### Sorun
Erdoğan'ın Antalya konuşmasına ilişkin metinden "Son 4 yılımızda" ile "yok, yola devam." arasındaki bölümü, her iki ifade de dahil olmak üzere değiştirmeden çıkarın.

### Metin Bloğu
----
Cumhurbaşkanı Recep Tayyip Erdoğan, Antalya’da düzenlenen AKP İl Danışma Toplantısı’nda konuştu. Cumhurbaşkanı Erdoğan, "Az önce Eren’in annesiyle görüştüm. Allah rahmet eylesin. Eren kaç kardeş biliyor musunuz? Bunlar 13 kardeşler. Anneye bak anneye. Ayşe Hanım’ın 13 evladı vardı bir tanesi de Eren’di" diye konuştu.

Cumhurbaşkanı Erdoğan’ın konuşmasının satır başları şöyle:

Son 4 yılımızda içeride ve dışarıda tarihin en büyük saldırılarına şahit olduk. Türkiye’yi hedef alanlar partimizi boş bırakır mı? Bırakmadılar. Amaçlarından biri de AK Parti’yi sarsmak ve mümkünse parçalamaktı. Tüm bu saldırıları boşa çıkardık. Partimiz içinde de yolunu kaybedenler elbette oldu. Bazı firelerle elbette karşılaştık. Fakat yaşadığımız saldırının büyüklüğüne dikkatle baktığımızda hamdolsun bunların sayısı ve oranı gerçekten düşüktür. Artık bir cumhurbaşkanlığı hükümet sisteminin adımını atıyoruz. 2019'un Mart'ında bir yerel seçim yapacağız. Ardından Kasım'ında bir parlamento seçimi ve Cumhurbaşkanlığı seçimi yapacağız. Buna çok kararlı hazırlanmak durumunda değil miyiz? Zaman kaybına tahammülümüz yok. Durmak yok, yola devam.
----
### Kaynak Veriler
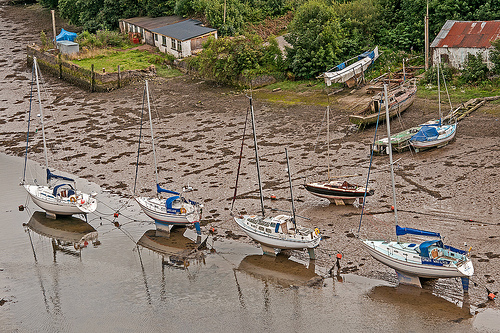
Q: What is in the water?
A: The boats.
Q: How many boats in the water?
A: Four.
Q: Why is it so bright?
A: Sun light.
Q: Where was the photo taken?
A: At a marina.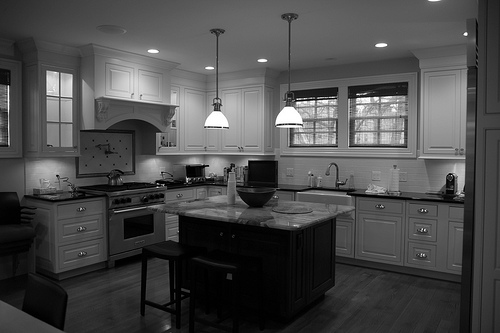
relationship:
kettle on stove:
----
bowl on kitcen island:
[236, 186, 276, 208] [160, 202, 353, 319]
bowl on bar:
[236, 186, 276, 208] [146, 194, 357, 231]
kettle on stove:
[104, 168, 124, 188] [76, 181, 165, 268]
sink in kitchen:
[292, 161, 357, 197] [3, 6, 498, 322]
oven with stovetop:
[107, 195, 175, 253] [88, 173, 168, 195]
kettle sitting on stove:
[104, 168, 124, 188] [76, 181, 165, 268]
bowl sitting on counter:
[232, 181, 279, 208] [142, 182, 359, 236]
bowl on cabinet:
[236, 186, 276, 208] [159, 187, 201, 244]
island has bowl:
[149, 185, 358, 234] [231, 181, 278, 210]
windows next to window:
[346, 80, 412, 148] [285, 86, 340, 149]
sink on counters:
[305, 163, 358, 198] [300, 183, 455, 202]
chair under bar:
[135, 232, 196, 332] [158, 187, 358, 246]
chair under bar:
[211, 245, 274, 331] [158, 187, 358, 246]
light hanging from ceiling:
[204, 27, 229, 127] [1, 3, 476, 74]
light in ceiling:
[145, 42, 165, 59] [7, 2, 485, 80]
----
### Görev Sonucu
Son 4 yılımızda içeride ve dışarıda tarihin en büyük saldırılarına şahit olduk. Türkiye’yi hedef alanlar partimizi boş bırakır mı? Bırakmadılar. Amaçlarından biri de AK Parti’yi sarsmak ve mümkünse parçalamaktı. Tüm bu saldırıları boşa çıkardık. Partimiz içinde de yolunu kaybedenler elbette oldu. Bazı firelerle elbette karşılaştık. Fakat yaşadığımız saldırının büyüklüğüne dikkatle baktığımızda hamdolsun bunların sayısı ve oranı gerçekten düşüktür. Artık bir cumhurbaşkanlığı hükümet sisteminin adımını atıyoruz. 2019'un Mart'ında bir yerel seçim yapacağız. Ardından Kasım'ında bir parlamento seçimi ve Cumhurbaşkanlığı seçimi yapacağız. Buna çok kararlı hazırlanmak durumunda değil miyiz? Zaman kaybına tahammülümüz yok. Durmak yok, yola devam.